Возле каждого табурета имелось по большой медной плевательнице, но мы не пользовались ими, а глотали кофе, запивая каждый образец чистой водой. Я переняла от Майка практичную манеру дегустации — это когда дело делается методично, без всяких там «Sturm und Drang»[29].
— Кое-кто устраивает из дегустации целое представление, — сказал мне Майк, когда я только-только начинала у него работать. — А для меня главное здесь — кофе. Потому ты мне и понравилась — чуешь хороший кофе за километр.
Я сразу научилась по достоинству ценить советы Майка. Вечная ему благодарность за то, что поверил в меня еще в конце девяностых, когда многие дегустаторы-мужчины считали ниже своего достоинства сидеть за одним столом с женщиной. Как кухни дорогих ресторанов, недра угольных шахт и самые престижные математические факультеты, так и индустрия кофе была миром мужчин. Что весьма странно, поскольку с тех самых пор, как этот напиток приобрел популярность в Соединенных Штатах, покупали кофе и поили им домашних главным образом женщины.

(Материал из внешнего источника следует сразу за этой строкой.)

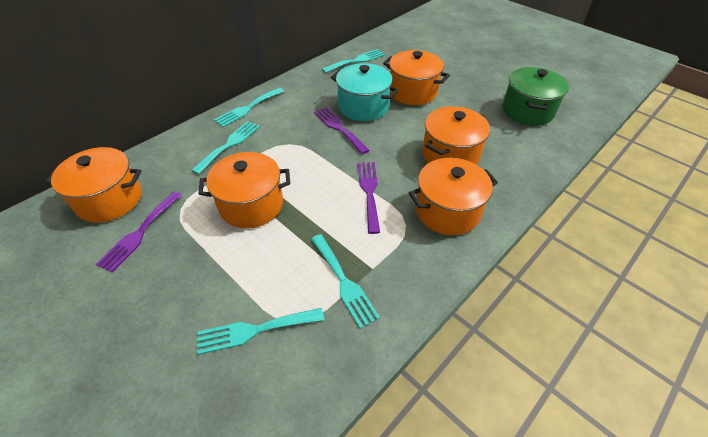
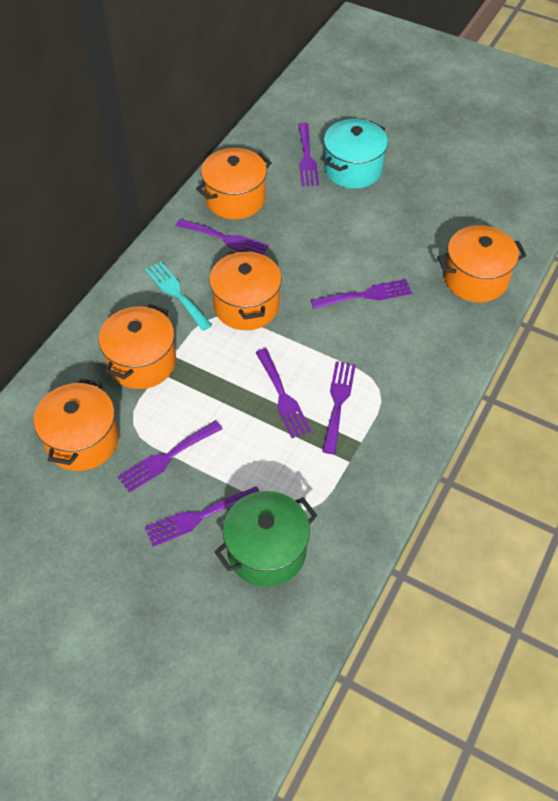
purple fork: 3 -> 7
turquoise fork: 5 -> 1

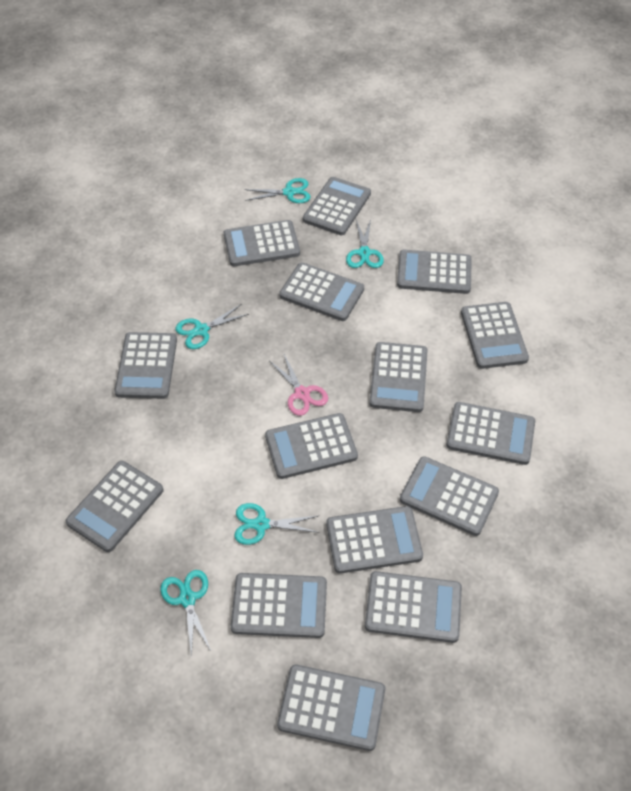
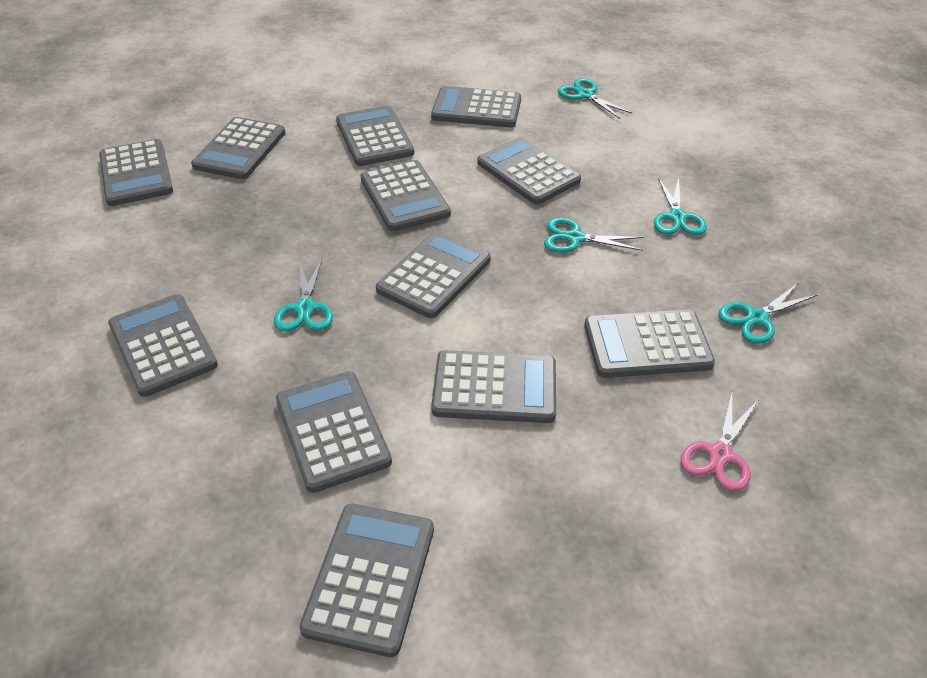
grey calculator: 15 -> 12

На мой тридцать четвертый день рождения Генри подарил мне редкое издание книги Вильяма Харрисона Юкерса «Все о кофе» (1922 год) — библию для всех, кто имеет дело с кофе. Восемьсот страниц мелким шрифтом с чудесными иллюстрациями. Одна мне особенно нравится — реклама кофейной компании «Арбакль Брозерс» 1872 года: над дымящейся духовкой сокрушается огорченная женщина в переднике: «Ах, у меня опять сгорел кофе!» Другая рекламка под заголовком «Ошибка, совершаемая многими женщинами» призывает хозяек покупать у «Арбакль Брозерс» готовый кофе, а не возиться самим: «Всякий раз, обжаривая четыре фунта кофе, вы теряете целый фунт!» Чересчур агрессивно и к тому же неверно. Как любое повествование, история кофе щедро усеяна полуправдами. Нужен наметанный глаз, чтобы отличить правду от вымысла.

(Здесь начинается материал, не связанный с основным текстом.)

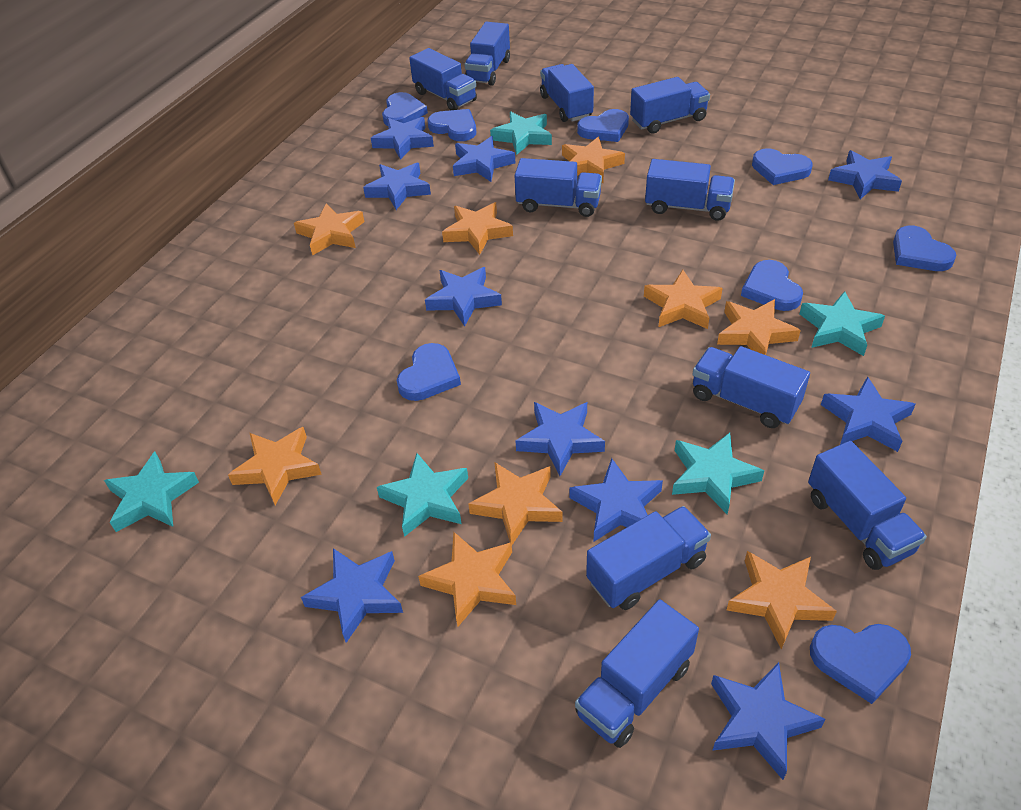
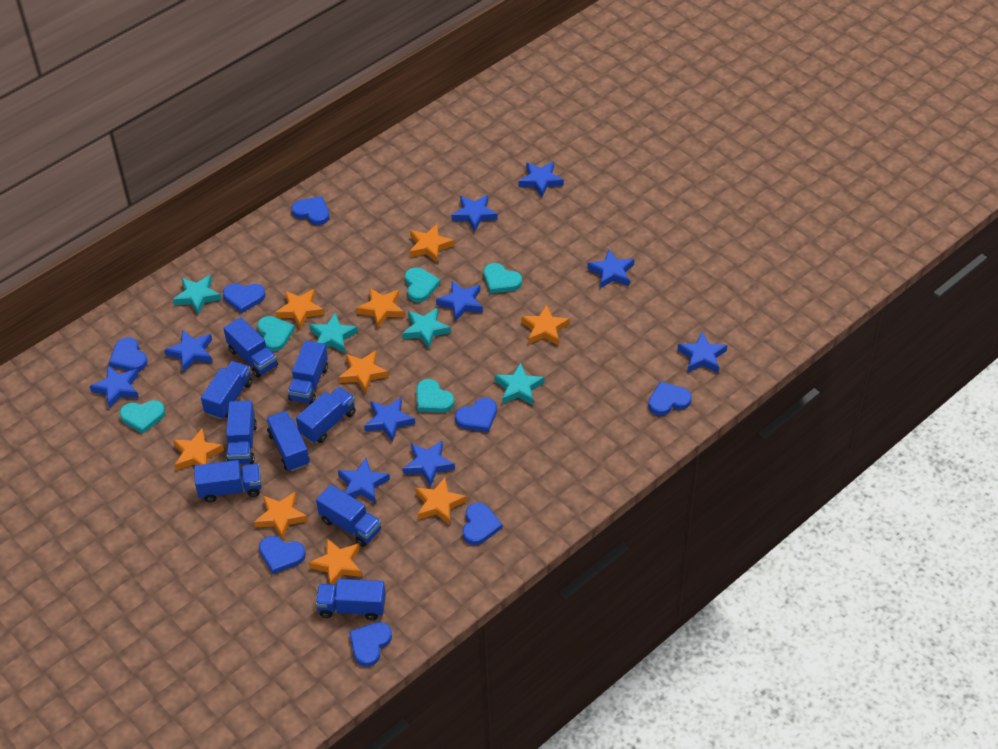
blue truck: 10 -> 9
turquoise heart: 0 -> 5
turquoise star: 5 -> 4

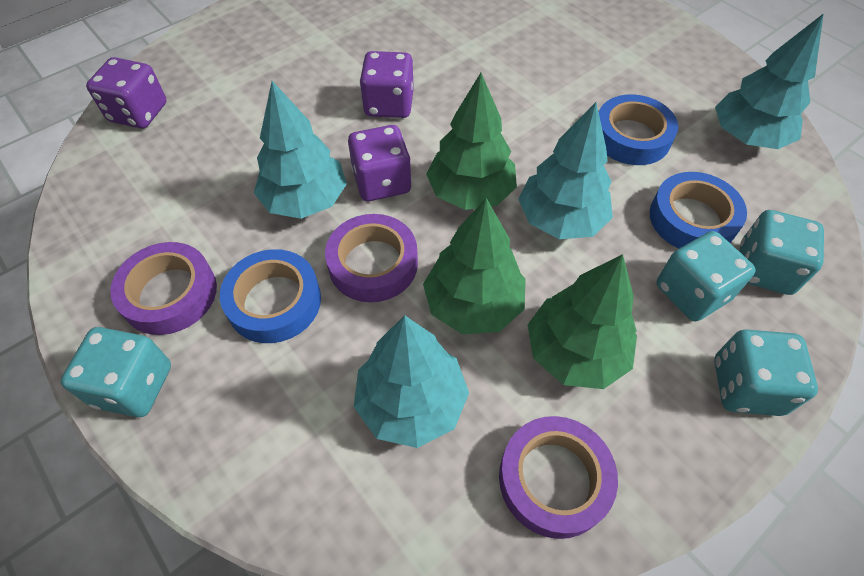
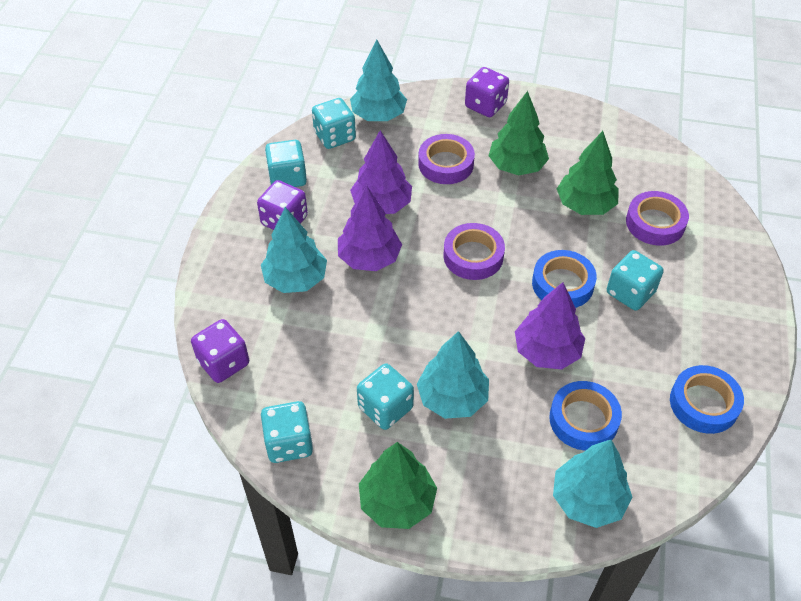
purple tree: 0 -> 3
turquoise dice: 4 -> 5

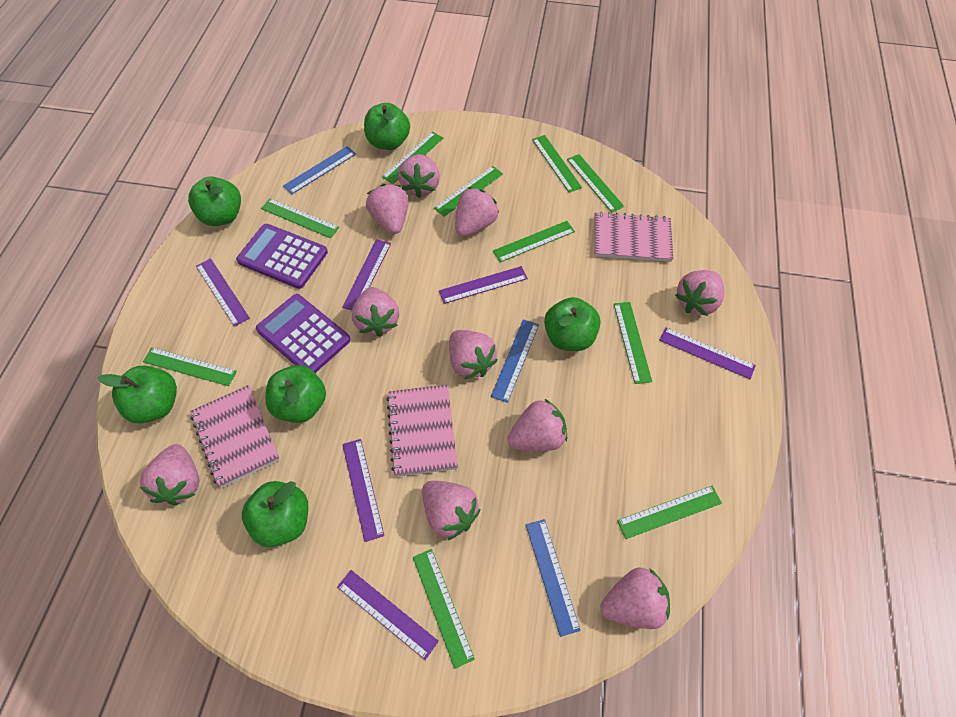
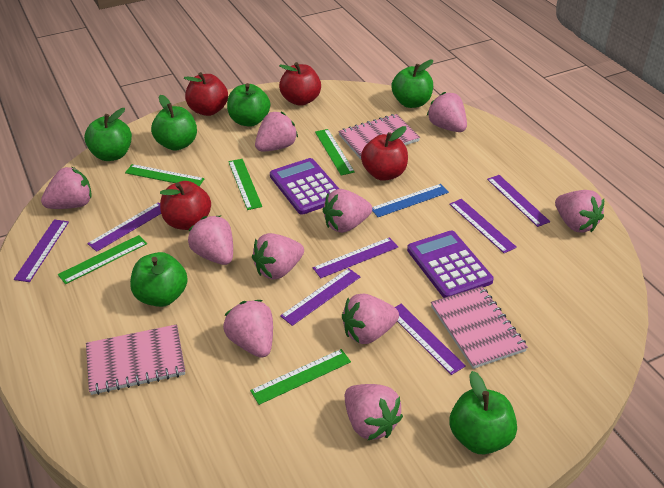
blue ruler: 3 -> 1
green ruler: 10 -> 5
purple ruler: 6 -> 7
red apple: 0 -> 4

Даже после разрыва с Генри книга «Все о кофе» продолжала занимать почетное место на полке у меня в столовой. Как и серебряная зажигалка, что я купила ему в Гватемале в тот день, когда Генри ушел, книга напоминает о нашей с ним истории. И наша кофейная компания «Золотые Ворота», к слову, тоже. Здесь все его знают. Его голубые глаза до сих пор следят за мной с громадной общей фотографии в вестибюле. Мы с ним рядышком на этой фотографии — он обнял меня за плечи, а я обхватила его за талию. Когда все уходили, а я засиживалась в конторе допоздна, я частенько оказывалась перед фотографией, пристально вглядываясь в нее, силясь уразуметь — что пошло не так?